There are also inter-processor communications (IPC) networks which are used for server clustering. Although generally limited to high availability (HA) clusters, Ethernet is the most widely used IPC interconnect technology today. High performance parallel processing clusters tend to use a proprietary interconnect designed for very low latency. IPC is one of the most important applications targeted by InfiniBand. With an architecture optimized for low latency and high bandwidth, InfiniBand appears ideally suited for this application. Starting down the road to 10 Gb/s

The Internet’s insatiable appetite for performance will continue to drive Ethernet development to faster link rates at a quicker pace than Fibre Channel. Where 1-Gigabit Ethernet development leveraged mature Fibre Channel technology, Fibre Channel development will now leverage 10 Gb/s Ethernet standards. InfiniBand will be introduced at 2.5 Gb/s, but will quickly move up to 10 Gb/s. See Figure 1.

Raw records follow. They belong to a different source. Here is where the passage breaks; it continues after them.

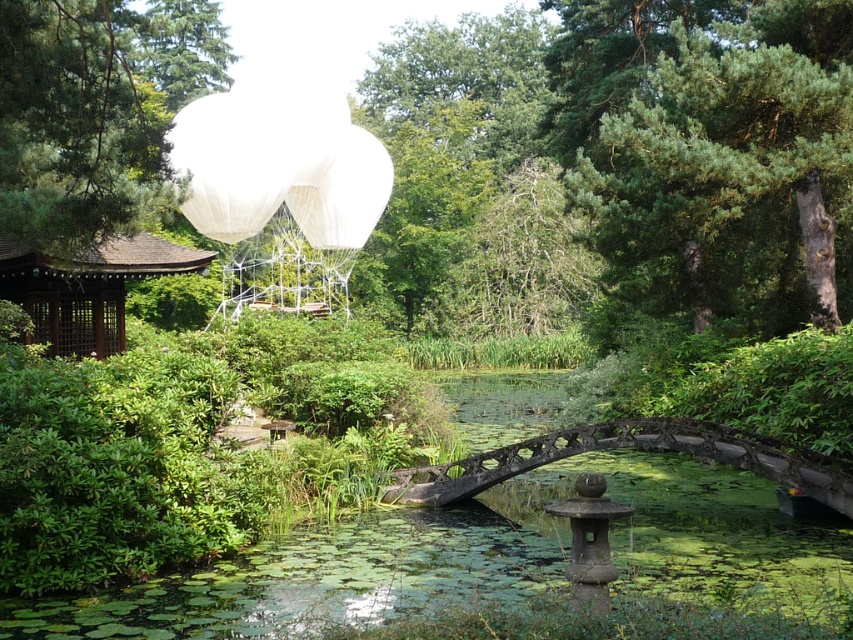
Which of these two, green pine tree at upper left or white matte balloon at center, stands shorter?

With less height is white matte balloon at center.

Is green pine tree at upper left further to camera compared to white matte balloon at center?

No.

This screenshot has height=640, width=853. Identify the location of green pine tree at upper left. (76, 125).

Looking at this image, is rusty metal bridge at center positioned at the back of white matte balloon at center?

No, rusty metal bridge at center is in front of white matte balloon at center.

Does rusty metal bridge at center appear over white matte balloon at center?

Actually, rusty metal bridge at center is below white matte balloon at center.

The height and width of the screenshot is (640, 853). Describe the element at coordinates (631, 448) in the screenshot. I see `rusty metal bridge at center` at that location.

Identify the location of rusty metal bridge at center. This screenshot has height=640, width=853. (631, 448).

Does green textured tree at upper right appear over brown wooden gazebo at left?

Yes, green textured tree at upper right is above brown wooden gazebo at left.

Is green textured tree at upper right to the left of brown wooden gazebo at left from the viewer's perspective?

No, green textured tree at upper right is not to the left of brown wooden gazebo at left.

The height and width of the screenshot is (640, 853). Find the location of `green textured tree at upper right`. green textured tree at upper right is located at coordinates (717, 154).

Locate an element on the screen. This screenshot has height=640, width=853. green textured tree at upper right is located at coordinates (717, 154).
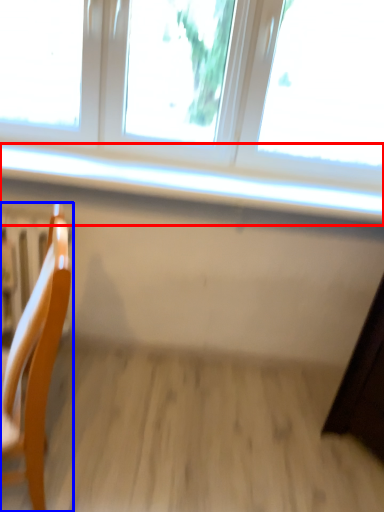
Question: Which point is closer to the camera, window sill (highlighted by a red box) or chair (highlighted by a blue box)?

Choices:
 (A) window sill
 (B) chair

Answer: (B)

Figure:1 10 Gb/s Ethernet products will be available first, with 10 Gb Fibre Channel, iSCSI, and InfiniBand all expected to begin shipping in the late 2002, early 2003 timeframe. Note, though, that the PCI-X host interface will limit Ethernet and Fibre Channel to sustained throughputs of 5 Gb/s to 8 Gb/s.

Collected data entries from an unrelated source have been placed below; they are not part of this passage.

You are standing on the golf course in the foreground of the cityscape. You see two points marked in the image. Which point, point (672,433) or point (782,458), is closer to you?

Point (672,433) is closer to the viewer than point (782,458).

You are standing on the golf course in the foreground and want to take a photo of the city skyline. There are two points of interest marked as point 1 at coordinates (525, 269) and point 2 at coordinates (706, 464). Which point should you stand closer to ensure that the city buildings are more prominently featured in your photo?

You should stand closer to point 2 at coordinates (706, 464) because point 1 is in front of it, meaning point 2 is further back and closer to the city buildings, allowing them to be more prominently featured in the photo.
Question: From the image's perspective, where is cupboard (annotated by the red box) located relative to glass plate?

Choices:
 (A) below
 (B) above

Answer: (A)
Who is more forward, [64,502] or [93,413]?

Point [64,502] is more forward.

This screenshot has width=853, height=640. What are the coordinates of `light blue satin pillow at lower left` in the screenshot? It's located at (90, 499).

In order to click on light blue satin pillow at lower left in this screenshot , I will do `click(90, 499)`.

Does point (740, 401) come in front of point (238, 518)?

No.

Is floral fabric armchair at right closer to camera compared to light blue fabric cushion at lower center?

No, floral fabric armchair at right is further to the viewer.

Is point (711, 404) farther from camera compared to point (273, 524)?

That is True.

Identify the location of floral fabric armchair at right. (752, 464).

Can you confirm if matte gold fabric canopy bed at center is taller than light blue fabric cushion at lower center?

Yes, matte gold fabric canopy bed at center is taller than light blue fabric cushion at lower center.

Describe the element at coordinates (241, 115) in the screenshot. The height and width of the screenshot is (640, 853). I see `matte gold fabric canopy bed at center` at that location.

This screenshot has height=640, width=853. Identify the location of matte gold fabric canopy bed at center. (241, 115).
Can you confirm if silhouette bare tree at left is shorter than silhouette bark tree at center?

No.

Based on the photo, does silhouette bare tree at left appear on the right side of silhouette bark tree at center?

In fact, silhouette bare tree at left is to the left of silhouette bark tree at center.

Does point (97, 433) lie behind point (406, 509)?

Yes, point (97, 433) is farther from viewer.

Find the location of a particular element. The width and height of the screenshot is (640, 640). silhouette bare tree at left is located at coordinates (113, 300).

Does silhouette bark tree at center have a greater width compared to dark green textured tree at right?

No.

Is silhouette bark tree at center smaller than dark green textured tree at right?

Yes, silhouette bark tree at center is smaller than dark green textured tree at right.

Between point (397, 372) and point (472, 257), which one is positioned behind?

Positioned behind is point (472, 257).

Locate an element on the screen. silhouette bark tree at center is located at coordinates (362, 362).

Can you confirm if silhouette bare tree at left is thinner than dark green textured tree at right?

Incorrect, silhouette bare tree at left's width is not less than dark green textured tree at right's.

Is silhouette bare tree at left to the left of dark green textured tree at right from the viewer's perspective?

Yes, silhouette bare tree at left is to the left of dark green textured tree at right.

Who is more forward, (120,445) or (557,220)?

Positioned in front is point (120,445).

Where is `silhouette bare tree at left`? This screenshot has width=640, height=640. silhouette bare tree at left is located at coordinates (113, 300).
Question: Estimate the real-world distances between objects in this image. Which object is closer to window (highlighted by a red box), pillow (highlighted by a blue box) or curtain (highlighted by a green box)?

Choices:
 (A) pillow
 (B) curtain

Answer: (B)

Figure 1  10 Gb/s Ethernet products will be available first, with 10 Gb Fibre Channel, iSCSI, and InfiniBand all expected to begin shipping in the late 2002, early 2003 timeframe. Note, though, that the PCI-X host interface will limit Ethernet and Fibre Channel to sustained throughputs of 5 Gb/s to 8 Gb/s.

For general networking, there are no serious challengers to Ethernet. CPU utilization will improve dramatically with the application of TCP Offload Engine (TOE) technology, which moves protocol stack execution from the host processor to the I/O card.

The choice of interconnect technology for inter-processor communications also seems to be fairly clear. Designed from the ground up for IPC and destined to be a standard I/O port on many chipsets, InfiniBand is well positioned to dominate large segments of this application. Ethernet with VI (virtual interface)/TCP/ IP in offloaded hardware at 10 Gb/s will have excellent latency and throughput characteristics and could challenge InfiniBand for certain segments of the IPC application market.